R. Viswanathan

The Left that has come to power is essentially a broad spectrum blend of socialists, social democrat workers, and liberal parties.

THE LEFTIST President of Venezuela Hugo Chavez was re-elected on December 3. Three other leftist candidates were elected as Presidents in Latin America in the last two months: Rafael Correa in Ecuador on November 26, Daniel Ortega of Nicaragua on November 5, and President Lula of Brazil was re-elected on October 29.

These four victories of the Left in the last three months have disproved those who predicted reversal of the "Pink Tide," after the defeat of Andrés Manuel López Obrador in Mexico in July 2006 and Ollanta Humala in Peru in June 2006.

The other Leftists who were elected as Presidents in the recent past are: Michelle Bachelet in Chile in January 2006, Evo Morales in Bolivia in December 2005, and Tabare Vazquez in Uruguay in October 2004. Argentina has been under the Leftist government of President Nestor Kirchner since 2003. President Bharrat Jagdeo of Guyana, who was re-elected in August 2006, should also be counted in the leftist camp. In fact, even Peru's Alan Garcia should be considered part of the Left.

Of the 12 countries in South America, nine are ruled by Leftists. Only Colombia, Suriname, and Paraguay have non-Left governments. The tally of the Left in Latin America is 14 with the addition of Nicaragua and Cuba as well as Panama, the Dominican Republic, and Costa Rica, which have left-of-centre Presidents.

This trend should be seen as a victory for the masses more than as an ideological shift. The millions of poor who were marginalised and excluded in the past have now started exercising their right electing those who have the agenda for their concerns and needs. It should be noted that 40 per cent of the total population of 570 million of the region are below the poverty line. The empowerment of these masses is a clear sign of the maturing of the region's new democracies that had suffered under military dictatorships in the past. Power has now shifted decisively and irreversibly to the masses who drive the political and economic agenda of the region.

The label of Left alone is not an insurance to reach or stay in power. There should be delivery on promises. If not, the masses will seek other options. For example, the same masses who elected the leftist Lucio Gutierrez as President of Ecuador in January 2003, rose against him and forced him out of power in April 2005, when he was perceived as abusing power. Mr. Ortega lost three successive elections in 1990, 1996, and 2001 after having been in power from 1985 to 1990.

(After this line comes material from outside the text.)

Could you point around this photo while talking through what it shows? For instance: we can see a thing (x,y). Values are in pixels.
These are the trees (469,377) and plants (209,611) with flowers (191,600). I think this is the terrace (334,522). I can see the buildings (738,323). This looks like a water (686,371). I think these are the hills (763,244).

There is no overarching homogeneous ideology or rigid dogma binding the Latin American Left. Except in Cuba, the Communist Party is marginal in other countries. The Left that has come to power is essentially a broad spectrum blend of socialists, social democrat workers, and liberal parties. Most of their leaders are nationalistic and pragmatic while a few are perceived as radicals. The latter group is lead by President Chavez whose approach is well-known. Mr. Morales, Mr. Ortega, and Mr. Correa are also portrayed as belonging to the radical camp. But in reality, they are constrained to be moderate and realistic, since they do not have sufficient Congressional majority and have to work with other parties. In Bolivia, the regional governments and Opposition parties put up strong opposition to the reforms of President Morales. In Nicaragua, Mr. Ortega has expressed his changed and new approach of moderation and willingness to work with the centre-right parties. Immediately after his election, he held a meeting with domestic and foreign businessmen and assured them of conditions favourable to investment.

Role models

President Bachelet and President Lula are hailed as the role models for the region with their pragmatic and balanced approach of market-friendly macroeconomic policies and mass-friendly "inclusive development."

The leftist governments of Latin America have a conducive economic environment to pursue their development agenda.

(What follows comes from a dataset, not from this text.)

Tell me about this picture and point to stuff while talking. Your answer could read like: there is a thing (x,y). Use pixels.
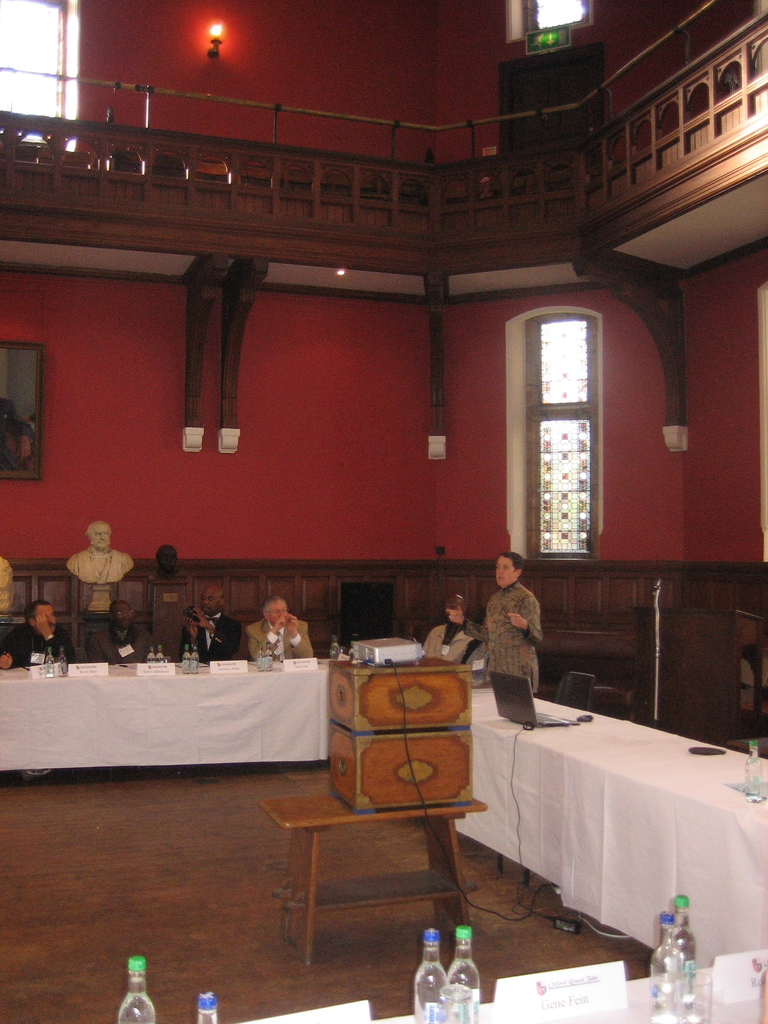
in this picture could see couple of persons (298,634) sitting on the table (204,677). The table (121,677) is white in color and in the background (260,442) there is red color wall (228,454).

The macroeconomic fundamentals of the region are strong and healthy with low inflation (average around six per cent), stable currencies, reduced and manageable external debt, and booming exports. The last four years have seen consecutive growth of more than four per cent, a record in recent history.

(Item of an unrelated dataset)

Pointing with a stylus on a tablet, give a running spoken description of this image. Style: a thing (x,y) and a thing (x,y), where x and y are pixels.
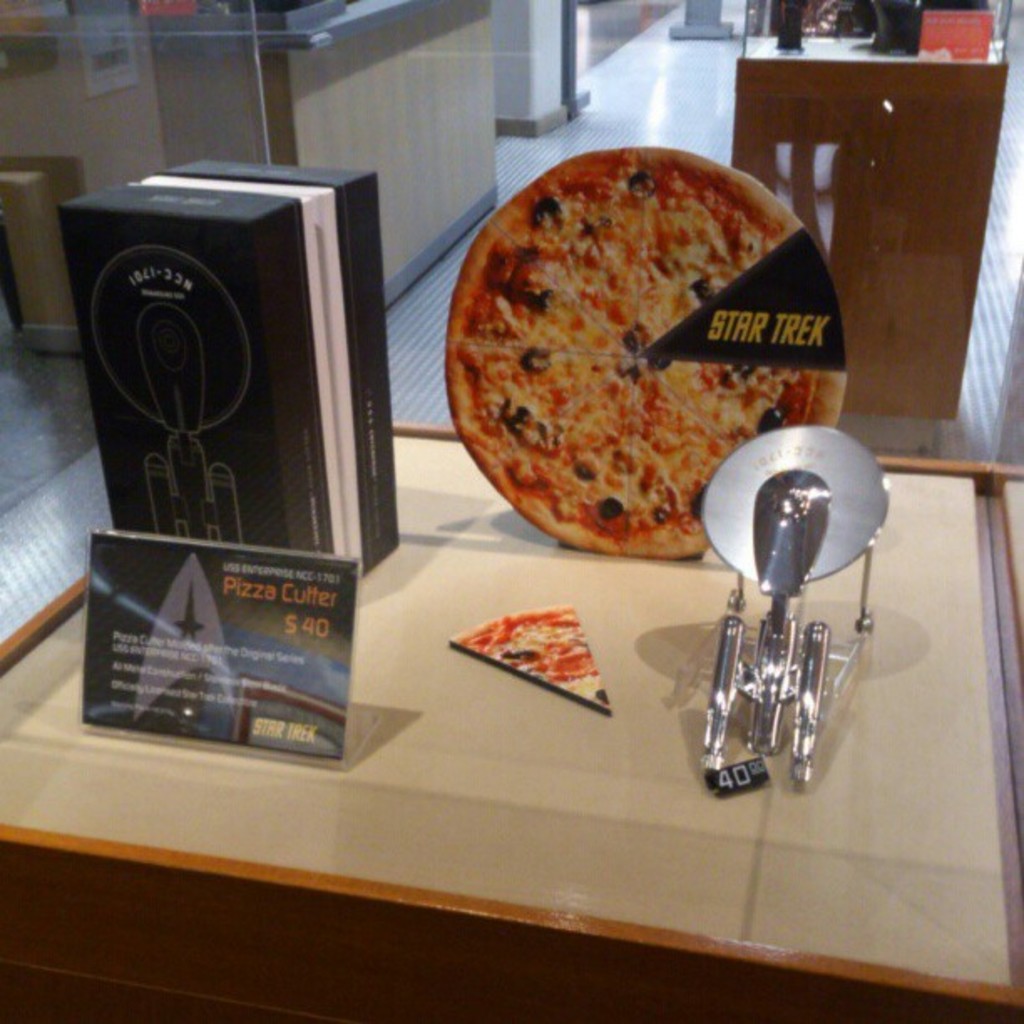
In this picture there is a desk (20,805) in the center of the image (388,553), on which there is a box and a pizza poster (672,296) on it, there is another table (815,119) at the top side of the image (873,90).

With these leftist leaders, Latin America can be expected to take assertive and independent positions on foreign policy issues. They will focus on regional integration and diversification of political and economic relations. While seeking new partners they look at countries like India more seriously. This opens up opportunities for India to make new friends and increase business. In 2005, India's exports were $3.2 billion and cumulative investment in the region $3 billion. These can be easily doubled in the next three years.

(The writer is a Joint Secretary in the External Affairs Ministry. The views expressed are strictly personal and do not reflect those of the Government.)